Democrats and civil-rights advocates are slamming conservative members of a key federal voting-rights panel for a plan to hold hearings on the controversial “New Black Panthers” voter intimidation case, and are expressing intense concern that the commission is being shifted away from its traditional role as a protector of the rights of minority voters.
Yesterday, Main Justice reported that the commission, dominated by Bush appointees, planned to hold hearings on the New Black Panther case, which the Justice Department dismissed earlier this year. In a now-famous incident from Election Day 2008, a member of a group called the New Black Panther Party was caught on camera clad in combat boots and brandishing a night stick at a Philadelphia polling station.
Conservatives have charged that the decision to drop the case was a politically motivated effort to avoid antagonizing an ally and to tacitly encourage anti-white intimidation. Commissioner Todd Gaziano — whose day job is with the conservative Heritage Foundation, and who last year brought in arch voting-rights foe Hans Von Spakovsky to work for the commission as a consultant — told Main Justice in reference to the plan to hold hearings: “More oversight is a good thing.”
In response, Michael Yaki, one of just two Democratic commissioners, told TPMmuckraker that Gaziano’s desired hearings were intended “to embarrass the Attorney General and the President, by trying to revive this fiction that there’s a double standard for justice in the Obama administration depending on if you’re black and white.”
Yaki described the Panther case as concerning “one isolated incident,” rather than representing the kind of systemic problem that commission has traditionally focused on. He called the planned hearings “a misuse of what the commission is supposed to be about.”
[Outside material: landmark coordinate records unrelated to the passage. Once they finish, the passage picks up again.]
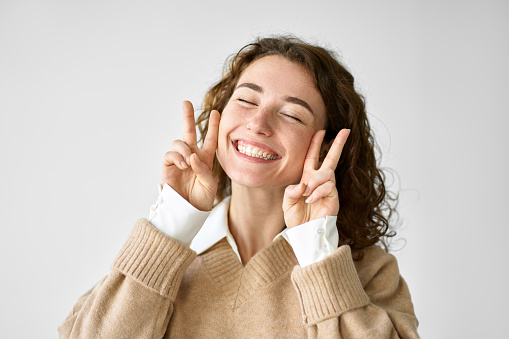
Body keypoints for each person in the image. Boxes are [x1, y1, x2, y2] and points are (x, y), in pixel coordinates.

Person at [59, 36, 419, 338]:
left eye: (292, 114)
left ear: (324, 147)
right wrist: (173, 221)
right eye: (246, 100)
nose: (258, 124)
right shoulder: (166, 252)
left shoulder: (368, 272)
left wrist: (317, 250)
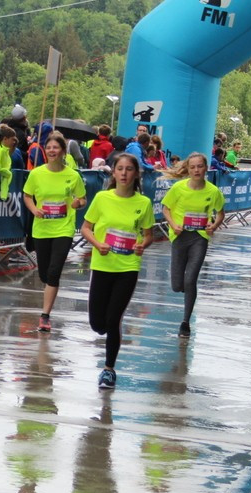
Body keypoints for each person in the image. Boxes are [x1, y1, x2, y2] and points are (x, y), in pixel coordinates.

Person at [79, 153, 154, 389]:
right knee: (97, 324)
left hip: (128, 267)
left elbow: (148, 234)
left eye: (129, 169)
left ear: (136, 174)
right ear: (113, 172)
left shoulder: (143, 203)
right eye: (119, 168)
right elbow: (85, 228)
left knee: (113, 319)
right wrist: (98, 244)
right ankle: (106, 333)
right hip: (102, 265)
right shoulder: (102, 198)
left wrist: (143, 244)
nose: (123, 173)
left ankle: (109, 370)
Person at [22, 130, 87, 333]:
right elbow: (27, 196)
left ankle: (45, 316)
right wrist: (34, 210)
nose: (52, 150)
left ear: (62, 151)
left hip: (64, 229)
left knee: (54, 271)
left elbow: (82, 199)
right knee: (44, 274)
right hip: (42, 229)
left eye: (55, 147)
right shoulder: (37, 174)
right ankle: (48, 294)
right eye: (49, 147)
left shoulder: (73, 176)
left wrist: (77, 203)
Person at [160, 152, 225, 338]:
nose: (196, 170)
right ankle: (186, 289)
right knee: (177, 285)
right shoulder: (179, 188)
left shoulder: (213, 191)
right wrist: (173, 225)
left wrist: (213, 226)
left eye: (200, 166)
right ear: (188, 169)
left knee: (191, 280)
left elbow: (220, 213)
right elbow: (166, 209)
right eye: (193, 167)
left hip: (199, 238)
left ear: (206, 168)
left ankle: (185, 322)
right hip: (180, 237)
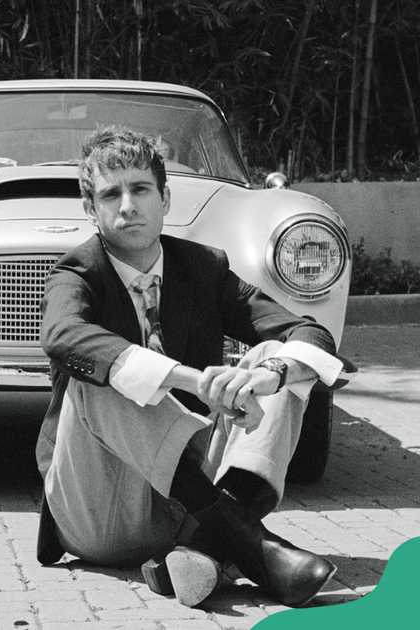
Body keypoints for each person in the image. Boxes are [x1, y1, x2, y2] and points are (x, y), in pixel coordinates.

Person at [34, 127, 343, 608]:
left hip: (190, 499)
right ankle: (252, 548)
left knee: (274, 361)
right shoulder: (77, 273)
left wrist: (267, 376)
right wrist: (190, 377)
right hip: (102, 508)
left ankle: (204, 549)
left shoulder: (203, 267)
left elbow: (309, 333)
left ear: (165, 198)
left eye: (140, 189)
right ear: (90, 210)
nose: (127, 206)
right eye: (110, 194)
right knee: (99, 369)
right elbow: (61, 338)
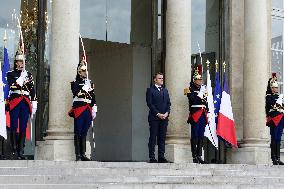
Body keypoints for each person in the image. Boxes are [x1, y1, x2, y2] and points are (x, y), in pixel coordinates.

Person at [6, 46, 37, 160]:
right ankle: (14, 150)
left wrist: (34, 102)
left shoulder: (28, 74)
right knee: (14, 126)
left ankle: (21, 150)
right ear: (16, 62)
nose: (21, 63)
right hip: (15, 101)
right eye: (19, 61)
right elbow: (12, 85)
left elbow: (32, 89)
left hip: (25, 102)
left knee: (23, 126)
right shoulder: (11, 74)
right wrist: (20, 79)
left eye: (23, 61)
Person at [68, 58, 97, 161]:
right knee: (78, 131)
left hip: (88, 109)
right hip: (79, 108)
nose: (85, 73)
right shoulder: (74, 83)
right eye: (83, 71)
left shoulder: (90, 83)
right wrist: (84, 88)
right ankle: (78, 154)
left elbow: (93, 97)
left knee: (84, 131)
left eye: (86, 70)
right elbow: (76, 92)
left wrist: (94, 108)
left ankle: (83, 154)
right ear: (79, 72)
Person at [184, 66, 208, 164]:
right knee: (195, 135)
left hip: (202, 113)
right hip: (195, 113)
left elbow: (206, 102)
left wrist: (208, 111)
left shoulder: (203, 89)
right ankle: (194, 156)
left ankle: (199, 155)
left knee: (201, 136)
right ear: (194, 80)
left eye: (201, 79)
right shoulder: (188, 89)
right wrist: (200, 94)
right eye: (198, 79)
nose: (200, 81)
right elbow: (192, 99)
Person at [146, 72, 171, 163]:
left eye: (162, 78)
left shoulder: (165, 90)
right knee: (153, 137)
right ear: (155, 80)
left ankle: (161, 156)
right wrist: (158, 114)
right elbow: (150, 104)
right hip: (154, 118)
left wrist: (167, 113)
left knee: (162, 137)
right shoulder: (150, 90)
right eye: (159, 78)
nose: (161, 80)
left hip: (164, 118)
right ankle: (152, 157)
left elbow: (168, 103)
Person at [265, 73, 284, 165]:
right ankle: (273, 158)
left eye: (276, 87)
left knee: (278, 138)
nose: (275, 89)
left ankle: (278, 157)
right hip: (274, 119)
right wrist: (279, 105)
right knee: (274, 138)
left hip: (281, 119)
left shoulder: (280, 97)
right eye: (273, 87)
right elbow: (273, 106)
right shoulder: (269, 97)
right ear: (271, 88)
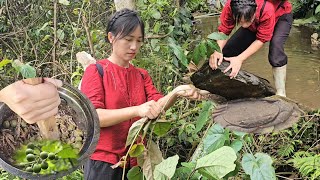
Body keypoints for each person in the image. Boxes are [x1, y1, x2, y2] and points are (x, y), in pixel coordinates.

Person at [80, 8, 205, 180]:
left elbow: (156, 105)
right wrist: (137, 110)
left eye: (139, 41)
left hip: (136, 164)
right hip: (103, 165)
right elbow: (95, 117)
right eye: (128, 39)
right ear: (111, 38)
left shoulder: (141, 74)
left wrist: (177, 92)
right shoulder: (96, 71)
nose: (134, 47)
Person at [209, 0, 293, 97]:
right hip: (255, 19)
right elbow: (224, 30)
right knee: (227, 51)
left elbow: (261, 39)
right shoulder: (231, 5)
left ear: (255, 10)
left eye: (247, 21)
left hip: (281, 15)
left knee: (276, 50)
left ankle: (281, 93)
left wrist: (240, 59)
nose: (244, 25)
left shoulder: (266, 8)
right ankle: (218, 87)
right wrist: (217, 50)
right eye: (240, 21)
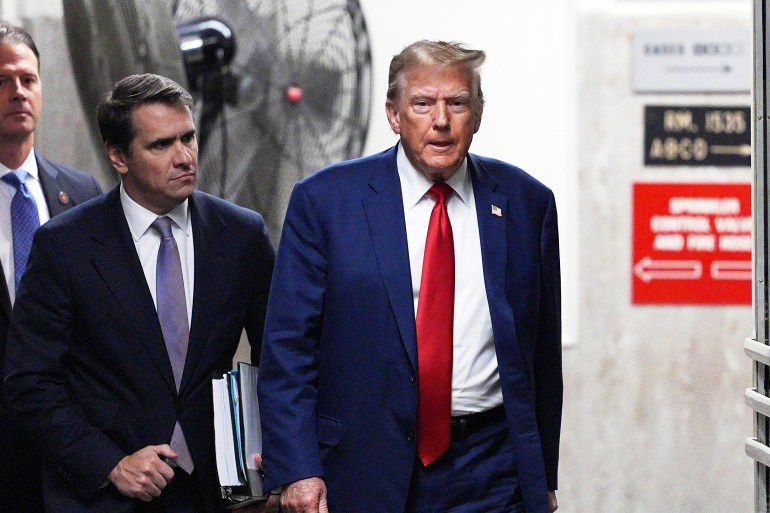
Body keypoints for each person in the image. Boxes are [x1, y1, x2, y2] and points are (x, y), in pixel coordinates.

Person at [258, 40, 563, 513]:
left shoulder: (527, 204)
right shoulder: (325, 202)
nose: (441, 120)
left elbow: (541, 354)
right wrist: (297, 467)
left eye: (457, 104)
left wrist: (540, 474)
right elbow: (288, 349)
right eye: (422, 104)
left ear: (477, 115)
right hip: (365, 465)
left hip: (492, 467)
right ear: (394, 115)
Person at [4, 73, 275, 513]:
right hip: (107, 494)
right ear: (118, 156)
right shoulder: (65, 245)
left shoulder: (241, 234)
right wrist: (109, 464)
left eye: (188, 137)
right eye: (161, 145)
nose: (184, 156)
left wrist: (275, 460)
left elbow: (282, 357)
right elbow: (30, 382)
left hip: (219, 493)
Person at [0, 21, 102, 513]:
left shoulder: (80, 193)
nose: (17, 92)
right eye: (2, 81)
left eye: (28, 79)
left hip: (68, 449)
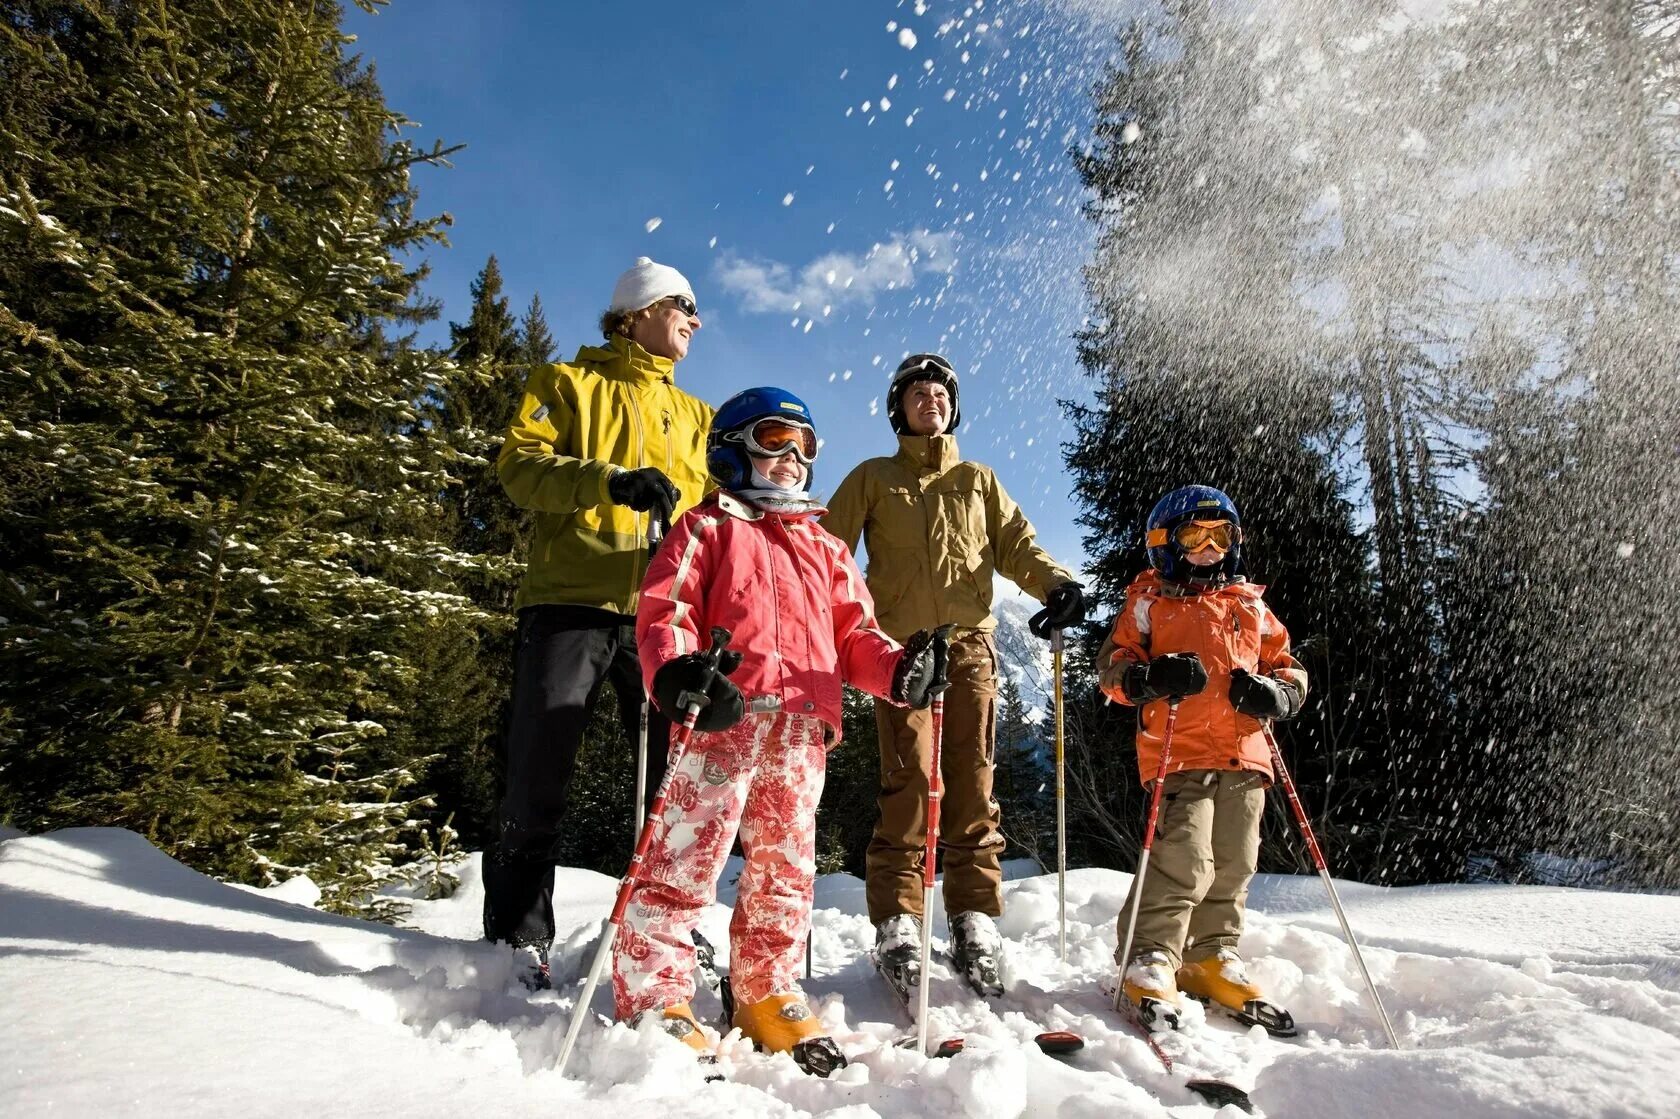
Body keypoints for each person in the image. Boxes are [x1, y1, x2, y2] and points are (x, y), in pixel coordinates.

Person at [612, 387, 949, 1076]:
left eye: (806, 446)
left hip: (800, 728)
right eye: (775, 438)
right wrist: (676, 672)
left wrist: (899, 671)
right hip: (721, 716)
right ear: (732, 448)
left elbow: (855, 634)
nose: (793, 457)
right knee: (684, 858)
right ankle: (656, 989)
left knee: (786, 869)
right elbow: (666, 608)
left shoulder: (823, 547)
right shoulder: (706, 527)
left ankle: (766, 985)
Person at [822, 353, 1086, 996]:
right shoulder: (872, 478)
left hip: (971, 647)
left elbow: (1018, 544)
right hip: (901, 652)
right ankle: (899, 921)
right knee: (908, 779)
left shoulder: (977, 480)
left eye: (940, 393)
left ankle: (973, 916)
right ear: (898, 410)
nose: (930, 400)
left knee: (972, 780)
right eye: (917, 393)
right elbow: (828, 551)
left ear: (954, 406)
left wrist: (1054, 584)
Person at [484, 257, 713, 981]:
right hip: (569, 604)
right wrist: (607, 480)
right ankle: (519, 935)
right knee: (538, 773)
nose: (695, 320)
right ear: (636, 311)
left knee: (672, 786)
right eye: (682, 303)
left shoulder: (699, 416)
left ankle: (663, 928)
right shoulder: (567, 385)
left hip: (662, 618)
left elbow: (721, 514)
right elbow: (518, 468)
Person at [1096, 485, 1308, 1032]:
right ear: (1166, 543)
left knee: (1235, 862)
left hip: (1245, 753)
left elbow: (1287, 666)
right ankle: (1150, 957)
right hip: (1180, 751)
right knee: (1184, 861)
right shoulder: (1149, 602)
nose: (1210, 547)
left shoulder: (1250, 604)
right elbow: (1114, 668)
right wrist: (1148, 677)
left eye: (1222, 535)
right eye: (1195, 535)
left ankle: (1211, 955)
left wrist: (1277, 692)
Gerald Hebert, a former acting head of the civil rights divisions voting section, agreed, telling TPMmuckraker: “There were a lot of problems with the case from an evidence standpoint.” Hebert cited as an example the fact that not a single voter says they were intimidated by the display, which took place at an almost entirely African-American polling place in downtown Philadelphia.
The decision to drop the case was made by Loretta King, at the time the acting Civil Rights Division chief, and a career DOJer, not a political appointee. An injunction was issued against the man carrying the nightstick. Last month the department announced that it was investigating King’s decision.
More broadly, both Yaki and Hebert lamented what they see as the effort by the commission’s conservative members, under the chairmanship of Republican Gerald Reynolds, to steer the panel away from its traditional role as a defender of minority voting rights.
Many of the commissions Republicans recently went so far as to intervene in the debate over health-care reform, sending a letter to Congress arguing that a provision in the legislation that aimed to encourage more minority doctors was “racially discriminatory” and unconstitutional — a claim that was quickly challenged by Democrats.
“It’s gone from a watchdog on behalf of civil rights to an attack dog against civil rights,” said Yaki. “It’s regrettable.”
Hebert was equally blunt, calling the commission “a shadow of its former self,” and “kind of a joke in the civil-rights community.”
Hebert cited several issues that the panel might focus on — voter intimidation and caging, the purging of voter rolls, civil rights for institutionalized persons, and a recent Supreme Court decision, Northwest Austin MUD v. Holder, that appears to weaken the Voting Rights Act — rather than the New Black Panther case.
And he slammed the efforts of GOP-appointed commissioners like Gaziano and Reynolds to move the panel away from its traditional focus on protecting the rights of minority voters.
“They really don’t deserve a platform to speak on these issues, because they haven’t done anything in the fight for civil rights their whole career,” he said. “These people have no civil rights credentials.”
Gaziano did not respond to a request for comment.